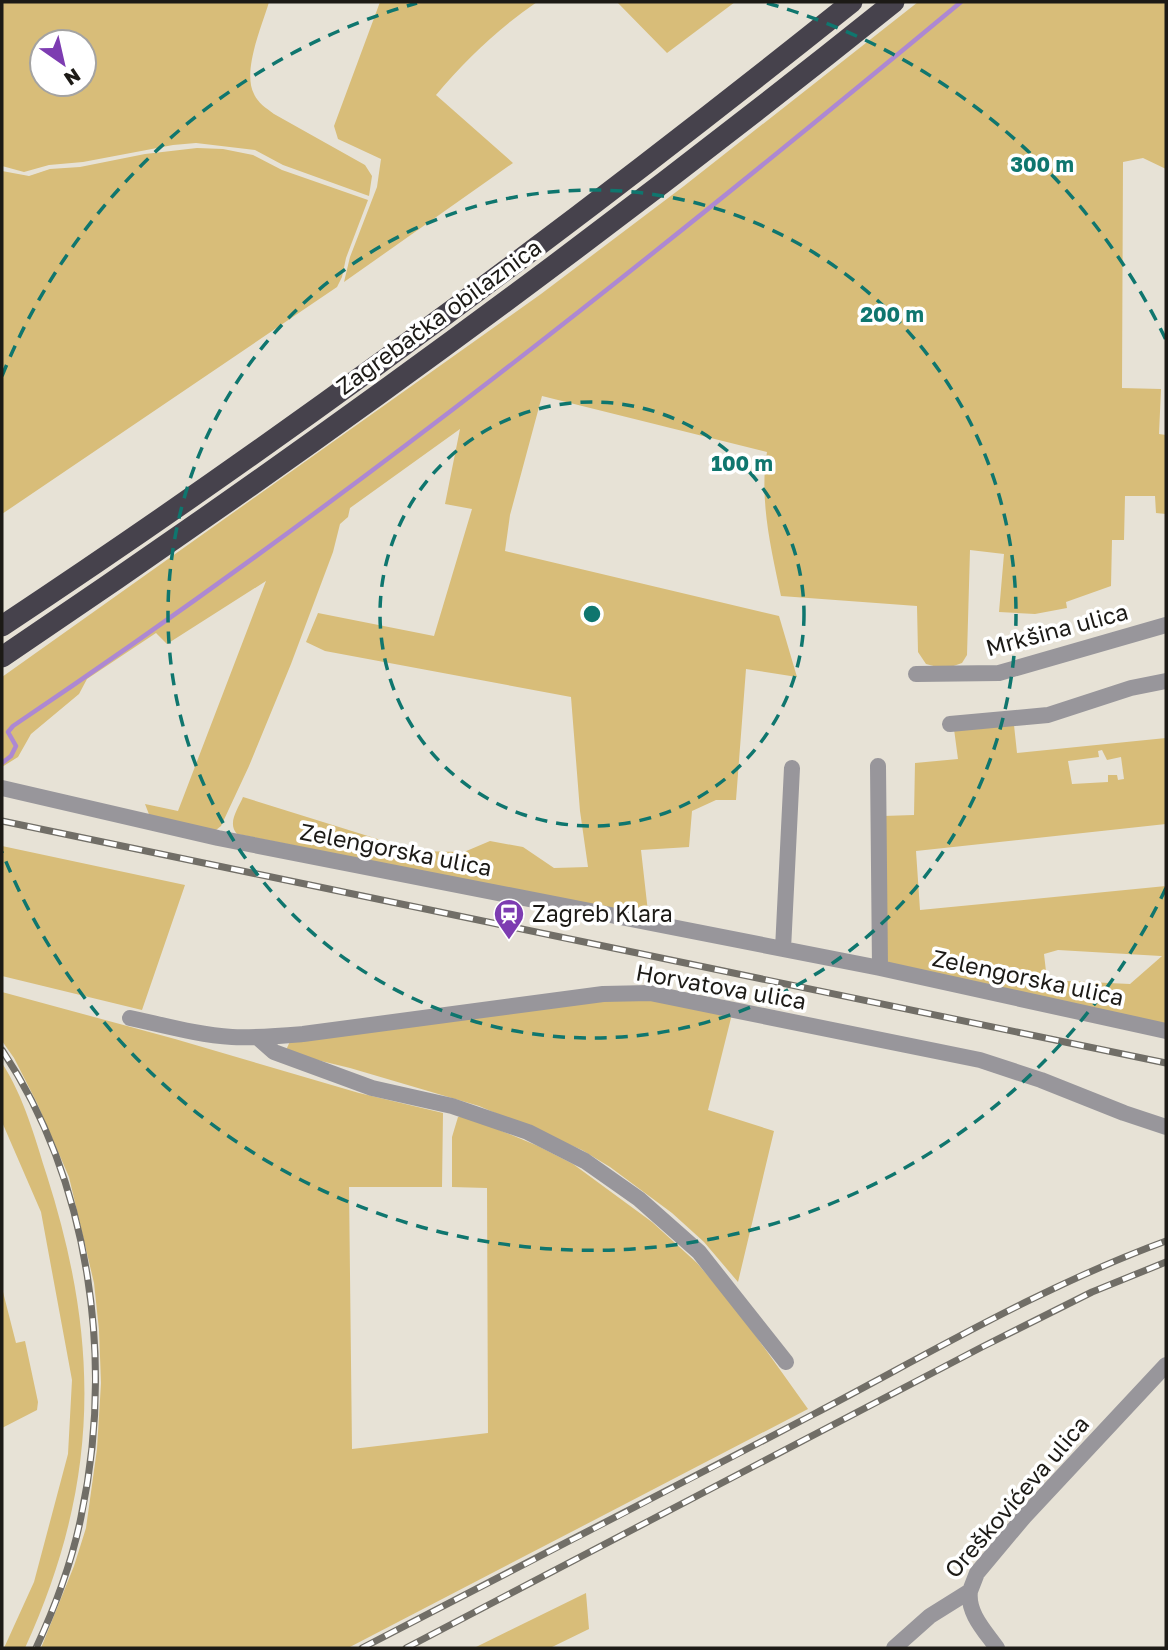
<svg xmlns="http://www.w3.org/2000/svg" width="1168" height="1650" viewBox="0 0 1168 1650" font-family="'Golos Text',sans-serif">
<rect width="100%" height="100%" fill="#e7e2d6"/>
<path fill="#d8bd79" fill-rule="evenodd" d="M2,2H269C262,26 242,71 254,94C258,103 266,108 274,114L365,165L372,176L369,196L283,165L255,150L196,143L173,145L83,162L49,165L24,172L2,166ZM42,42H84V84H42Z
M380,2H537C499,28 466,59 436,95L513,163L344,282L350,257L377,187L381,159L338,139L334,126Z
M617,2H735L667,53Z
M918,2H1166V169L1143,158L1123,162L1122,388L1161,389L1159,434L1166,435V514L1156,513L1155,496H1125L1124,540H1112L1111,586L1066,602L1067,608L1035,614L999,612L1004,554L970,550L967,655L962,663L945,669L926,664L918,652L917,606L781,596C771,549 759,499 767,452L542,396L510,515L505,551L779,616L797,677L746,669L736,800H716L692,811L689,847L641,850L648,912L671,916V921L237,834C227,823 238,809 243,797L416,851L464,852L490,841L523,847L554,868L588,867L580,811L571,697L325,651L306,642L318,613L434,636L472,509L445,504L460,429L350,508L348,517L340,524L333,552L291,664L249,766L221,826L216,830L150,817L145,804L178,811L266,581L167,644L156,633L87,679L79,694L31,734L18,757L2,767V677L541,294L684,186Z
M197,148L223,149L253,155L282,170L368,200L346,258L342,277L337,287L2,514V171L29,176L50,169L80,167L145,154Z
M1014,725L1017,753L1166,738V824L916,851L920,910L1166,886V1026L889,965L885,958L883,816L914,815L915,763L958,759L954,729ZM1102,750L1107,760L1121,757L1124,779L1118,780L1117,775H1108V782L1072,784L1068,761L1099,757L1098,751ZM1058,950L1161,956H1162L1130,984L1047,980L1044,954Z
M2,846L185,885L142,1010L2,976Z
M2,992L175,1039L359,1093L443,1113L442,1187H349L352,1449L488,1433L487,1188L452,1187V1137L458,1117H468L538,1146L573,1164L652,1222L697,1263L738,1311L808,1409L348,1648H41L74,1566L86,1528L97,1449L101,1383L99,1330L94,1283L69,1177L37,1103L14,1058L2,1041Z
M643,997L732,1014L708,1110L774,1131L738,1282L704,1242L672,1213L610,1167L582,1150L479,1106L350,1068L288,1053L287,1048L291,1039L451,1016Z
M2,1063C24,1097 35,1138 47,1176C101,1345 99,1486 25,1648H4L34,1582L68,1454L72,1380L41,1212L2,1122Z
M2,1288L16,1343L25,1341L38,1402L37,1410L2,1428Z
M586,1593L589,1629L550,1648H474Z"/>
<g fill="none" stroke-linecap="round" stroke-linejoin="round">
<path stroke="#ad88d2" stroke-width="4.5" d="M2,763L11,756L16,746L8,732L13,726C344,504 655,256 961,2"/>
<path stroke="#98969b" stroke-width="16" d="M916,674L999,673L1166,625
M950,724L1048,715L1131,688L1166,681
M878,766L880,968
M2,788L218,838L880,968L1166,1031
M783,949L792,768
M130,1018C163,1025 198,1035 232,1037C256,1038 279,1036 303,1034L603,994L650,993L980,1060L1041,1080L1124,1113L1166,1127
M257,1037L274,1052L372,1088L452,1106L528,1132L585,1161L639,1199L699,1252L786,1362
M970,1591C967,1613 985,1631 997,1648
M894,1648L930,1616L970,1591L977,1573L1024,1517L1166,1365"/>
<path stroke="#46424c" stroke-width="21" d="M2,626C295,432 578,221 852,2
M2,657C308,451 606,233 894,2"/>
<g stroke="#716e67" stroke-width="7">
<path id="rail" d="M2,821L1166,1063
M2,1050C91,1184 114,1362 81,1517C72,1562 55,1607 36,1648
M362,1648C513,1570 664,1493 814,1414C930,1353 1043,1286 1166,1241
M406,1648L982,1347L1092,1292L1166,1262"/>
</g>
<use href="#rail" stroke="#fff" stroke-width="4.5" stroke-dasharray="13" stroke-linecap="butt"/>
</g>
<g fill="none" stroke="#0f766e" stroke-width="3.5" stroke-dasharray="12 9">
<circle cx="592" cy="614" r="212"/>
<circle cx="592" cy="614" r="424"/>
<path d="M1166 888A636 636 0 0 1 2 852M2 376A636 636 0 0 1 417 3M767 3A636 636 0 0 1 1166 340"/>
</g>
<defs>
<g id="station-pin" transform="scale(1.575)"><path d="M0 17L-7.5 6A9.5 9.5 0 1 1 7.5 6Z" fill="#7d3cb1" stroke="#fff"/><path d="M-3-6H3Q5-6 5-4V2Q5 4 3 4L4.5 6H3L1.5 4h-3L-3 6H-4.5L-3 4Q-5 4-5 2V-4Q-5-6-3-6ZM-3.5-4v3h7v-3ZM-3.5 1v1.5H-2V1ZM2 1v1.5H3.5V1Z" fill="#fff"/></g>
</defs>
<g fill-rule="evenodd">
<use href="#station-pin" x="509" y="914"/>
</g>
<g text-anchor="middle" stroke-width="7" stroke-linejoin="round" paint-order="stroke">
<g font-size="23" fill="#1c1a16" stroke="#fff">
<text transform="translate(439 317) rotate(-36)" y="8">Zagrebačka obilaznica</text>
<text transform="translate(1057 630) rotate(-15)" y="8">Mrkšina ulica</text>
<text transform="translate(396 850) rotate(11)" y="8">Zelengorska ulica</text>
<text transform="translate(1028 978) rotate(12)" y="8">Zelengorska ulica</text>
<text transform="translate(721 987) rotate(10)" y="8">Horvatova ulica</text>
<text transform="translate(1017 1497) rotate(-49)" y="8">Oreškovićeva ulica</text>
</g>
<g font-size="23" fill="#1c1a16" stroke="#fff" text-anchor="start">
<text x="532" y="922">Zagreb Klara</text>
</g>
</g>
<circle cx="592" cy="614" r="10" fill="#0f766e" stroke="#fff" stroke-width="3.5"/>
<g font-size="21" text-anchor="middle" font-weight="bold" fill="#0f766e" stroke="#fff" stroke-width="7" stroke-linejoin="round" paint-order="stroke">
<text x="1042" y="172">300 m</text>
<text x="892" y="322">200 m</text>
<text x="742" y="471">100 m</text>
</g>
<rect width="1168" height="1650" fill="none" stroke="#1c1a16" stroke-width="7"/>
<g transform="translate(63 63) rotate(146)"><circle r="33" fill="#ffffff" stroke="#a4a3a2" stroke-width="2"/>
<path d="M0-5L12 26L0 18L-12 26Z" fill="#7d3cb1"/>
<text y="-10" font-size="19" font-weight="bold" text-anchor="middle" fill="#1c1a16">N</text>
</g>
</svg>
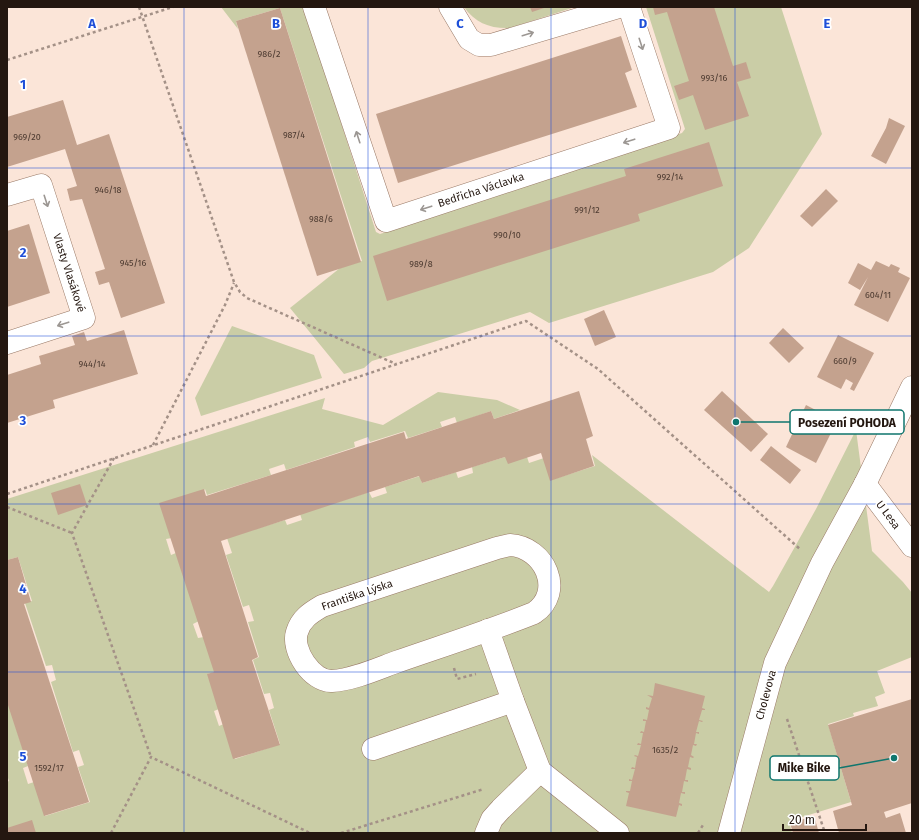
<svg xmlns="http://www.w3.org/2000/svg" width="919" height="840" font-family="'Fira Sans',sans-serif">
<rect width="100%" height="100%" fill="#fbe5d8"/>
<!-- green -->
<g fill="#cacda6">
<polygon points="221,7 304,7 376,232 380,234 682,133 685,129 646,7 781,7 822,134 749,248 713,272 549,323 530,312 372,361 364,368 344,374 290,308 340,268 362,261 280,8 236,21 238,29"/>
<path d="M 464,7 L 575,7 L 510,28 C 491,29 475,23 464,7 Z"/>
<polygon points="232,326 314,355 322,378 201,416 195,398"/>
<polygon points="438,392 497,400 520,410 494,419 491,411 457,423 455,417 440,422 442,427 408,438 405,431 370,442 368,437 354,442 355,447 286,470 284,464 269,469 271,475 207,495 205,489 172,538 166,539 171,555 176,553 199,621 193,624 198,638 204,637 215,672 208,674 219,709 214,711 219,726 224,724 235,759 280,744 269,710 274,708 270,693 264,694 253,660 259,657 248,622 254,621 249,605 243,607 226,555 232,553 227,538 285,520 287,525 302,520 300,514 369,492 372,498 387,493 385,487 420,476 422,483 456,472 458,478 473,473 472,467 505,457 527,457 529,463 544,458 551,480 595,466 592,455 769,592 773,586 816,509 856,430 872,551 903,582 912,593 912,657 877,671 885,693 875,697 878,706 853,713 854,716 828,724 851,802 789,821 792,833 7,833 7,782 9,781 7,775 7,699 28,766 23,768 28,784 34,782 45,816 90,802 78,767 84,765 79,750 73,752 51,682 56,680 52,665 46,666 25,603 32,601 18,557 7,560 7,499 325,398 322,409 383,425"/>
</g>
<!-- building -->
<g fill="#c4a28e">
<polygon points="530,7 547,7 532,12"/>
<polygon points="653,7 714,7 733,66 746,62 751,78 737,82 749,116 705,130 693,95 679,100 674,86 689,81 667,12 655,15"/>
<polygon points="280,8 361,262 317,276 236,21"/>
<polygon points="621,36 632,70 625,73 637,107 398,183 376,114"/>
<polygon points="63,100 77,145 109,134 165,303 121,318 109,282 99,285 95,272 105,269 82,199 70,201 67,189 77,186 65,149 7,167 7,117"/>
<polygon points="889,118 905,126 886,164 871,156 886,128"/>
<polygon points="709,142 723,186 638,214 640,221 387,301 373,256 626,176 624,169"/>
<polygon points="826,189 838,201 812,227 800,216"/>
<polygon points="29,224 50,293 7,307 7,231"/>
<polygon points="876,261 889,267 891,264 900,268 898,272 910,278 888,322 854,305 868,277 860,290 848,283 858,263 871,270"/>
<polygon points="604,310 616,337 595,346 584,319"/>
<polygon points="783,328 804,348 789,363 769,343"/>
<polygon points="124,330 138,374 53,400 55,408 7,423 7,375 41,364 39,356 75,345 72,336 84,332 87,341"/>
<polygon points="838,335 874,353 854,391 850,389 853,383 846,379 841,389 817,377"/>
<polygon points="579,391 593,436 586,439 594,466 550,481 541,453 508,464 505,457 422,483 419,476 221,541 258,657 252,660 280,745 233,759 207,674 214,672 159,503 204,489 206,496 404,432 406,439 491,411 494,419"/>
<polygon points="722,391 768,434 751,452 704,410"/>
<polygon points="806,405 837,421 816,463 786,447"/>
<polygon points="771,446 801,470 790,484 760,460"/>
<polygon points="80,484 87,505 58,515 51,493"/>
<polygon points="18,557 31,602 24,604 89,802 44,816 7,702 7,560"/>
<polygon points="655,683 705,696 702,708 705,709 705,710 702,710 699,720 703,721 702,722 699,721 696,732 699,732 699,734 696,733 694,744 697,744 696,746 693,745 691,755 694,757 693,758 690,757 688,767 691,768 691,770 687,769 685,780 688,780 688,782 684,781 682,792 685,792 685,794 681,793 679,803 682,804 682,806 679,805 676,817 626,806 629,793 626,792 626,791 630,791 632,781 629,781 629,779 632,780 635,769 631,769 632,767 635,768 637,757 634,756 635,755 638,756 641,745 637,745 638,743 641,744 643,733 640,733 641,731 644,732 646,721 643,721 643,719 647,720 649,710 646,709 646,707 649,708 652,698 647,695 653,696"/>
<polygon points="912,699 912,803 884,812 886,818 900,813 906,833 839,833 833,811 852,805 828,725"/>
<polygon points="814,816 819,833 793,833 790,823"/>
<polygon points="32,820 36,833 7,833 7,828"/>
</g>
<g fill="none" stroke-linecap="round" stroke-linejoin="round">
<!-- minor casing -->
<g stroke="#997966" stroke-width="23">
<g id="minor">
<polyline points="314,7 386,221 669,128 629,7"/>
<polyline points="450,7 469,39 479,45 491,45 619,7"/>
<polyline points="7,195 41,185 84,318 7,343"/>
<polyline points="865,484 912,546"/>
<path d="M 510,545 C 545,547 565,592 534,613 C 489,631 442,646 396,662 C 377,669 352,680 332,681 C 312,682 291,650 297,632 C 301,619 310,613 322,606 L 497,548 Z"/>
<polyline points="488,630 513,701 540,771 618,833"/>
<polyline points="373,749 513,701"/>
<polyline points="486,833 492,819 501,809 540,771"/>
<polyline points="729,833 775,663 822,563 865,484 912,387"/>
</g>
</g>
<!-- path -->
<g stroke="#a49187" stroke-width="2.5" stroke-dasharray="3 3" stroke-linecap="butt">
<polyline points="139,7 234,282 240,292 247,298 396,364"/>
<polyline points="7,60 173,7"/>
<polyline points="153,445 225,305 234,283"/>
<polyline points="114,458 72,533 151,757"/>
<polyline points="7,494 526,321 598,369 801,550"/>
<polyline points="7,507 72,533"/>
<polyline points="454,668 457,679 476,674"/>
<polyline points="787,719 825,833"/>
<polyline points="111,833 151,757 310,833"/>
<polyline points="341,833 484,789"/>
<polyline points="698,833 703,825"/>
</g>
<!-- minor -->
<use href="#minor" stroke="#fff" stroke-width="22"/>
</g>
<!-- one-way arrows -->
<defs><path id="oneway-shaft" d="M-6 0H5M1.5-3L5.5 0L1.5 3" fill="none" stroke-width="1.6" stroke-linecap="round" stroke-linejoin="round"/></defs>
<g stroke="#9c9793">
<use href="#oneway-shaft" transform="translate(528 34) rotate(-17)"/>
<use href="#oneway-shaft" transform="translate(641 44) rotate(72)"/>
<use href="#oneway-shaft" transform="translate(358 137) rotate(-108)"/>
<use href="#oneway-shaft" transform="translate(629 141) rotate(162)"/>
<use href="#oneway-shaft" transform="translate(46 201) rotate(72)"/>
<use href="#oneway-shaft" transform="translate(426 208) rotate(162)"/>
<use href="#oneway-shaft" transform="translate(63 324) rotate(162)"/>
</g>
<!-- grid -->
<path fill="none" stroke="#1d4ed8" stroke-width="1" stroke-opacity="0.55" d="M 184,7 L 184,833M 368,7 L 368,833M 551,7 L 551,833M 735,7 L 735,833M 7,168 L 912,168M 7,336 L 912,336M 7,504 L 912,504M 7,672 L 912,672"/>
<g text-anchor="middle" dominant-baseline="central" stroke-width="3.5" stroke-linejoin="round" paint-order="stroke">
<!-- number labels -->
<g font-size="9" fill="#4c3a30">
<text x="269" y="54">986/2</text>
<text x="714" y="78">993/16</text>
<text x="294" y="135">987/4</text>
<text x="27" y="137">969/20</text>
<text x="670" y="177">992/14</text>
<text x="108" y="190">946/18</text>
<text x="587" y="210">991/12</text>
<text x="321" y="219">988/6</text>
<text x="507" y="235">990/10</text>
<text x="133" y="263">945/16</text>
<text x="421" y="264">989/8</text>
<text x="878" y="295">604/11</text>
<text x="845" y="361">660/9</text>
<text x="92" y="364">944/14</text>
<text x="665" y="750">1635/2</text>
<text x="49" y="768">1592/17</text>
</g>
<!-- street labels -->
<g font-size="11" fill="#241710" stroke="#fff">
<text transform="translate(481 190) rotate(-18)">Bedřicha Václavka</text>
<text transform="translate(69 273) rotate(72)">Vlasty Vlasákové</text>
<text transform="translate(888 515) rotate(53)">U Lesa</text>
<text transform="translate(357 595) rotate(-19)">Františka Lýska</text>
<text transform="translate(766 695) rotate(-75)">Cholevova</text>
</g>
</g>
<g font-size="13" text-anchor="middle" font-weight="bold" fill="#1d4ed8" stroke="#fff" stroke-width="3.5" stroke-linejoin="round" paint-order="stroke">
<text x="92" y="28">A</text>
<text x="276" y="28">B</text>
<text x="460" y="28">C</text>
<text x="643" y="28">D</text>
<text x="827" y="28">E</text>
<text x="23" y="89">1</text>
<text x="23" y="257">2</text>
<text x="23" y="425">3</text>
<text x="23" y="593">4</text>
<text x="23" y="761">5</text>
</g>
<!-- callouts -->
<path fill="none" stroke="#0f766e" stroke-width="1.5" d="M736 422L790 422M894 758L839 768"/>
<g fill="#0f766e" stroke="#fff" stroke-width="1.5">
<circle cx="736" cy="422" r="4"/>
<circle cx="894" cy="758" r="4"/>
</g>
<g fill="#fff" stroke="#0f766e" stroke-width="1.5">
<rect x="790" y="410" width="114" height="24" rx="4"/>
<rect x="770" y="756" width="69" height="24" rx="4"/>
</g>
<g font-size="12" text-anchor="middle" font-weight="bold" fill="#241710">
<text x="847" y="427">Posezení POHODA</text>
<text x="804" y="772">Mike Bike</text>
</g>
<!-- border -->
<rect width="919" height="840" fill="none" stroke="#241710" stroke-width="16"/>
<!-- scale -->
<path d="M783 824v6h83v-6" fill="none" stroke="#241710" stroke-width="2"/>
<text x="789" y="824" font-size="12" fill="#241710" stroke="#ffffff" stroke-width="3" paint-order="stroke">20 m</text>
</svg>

::::::

Every line above with the string "rule" in it needs to be copied.

● **Expected answer**
<path fill="#d8bd79" fill-rule="evenodd" d="M2,2H269C262,26 242,71 254,94C258,103 266,108 274,114L365,165L372,176L369,196L283,165L255,150L196,143L173,145L83,162L49,165L24,172L2,166ZM42,42H84V84H42Z
<g fill-rule="evenodd">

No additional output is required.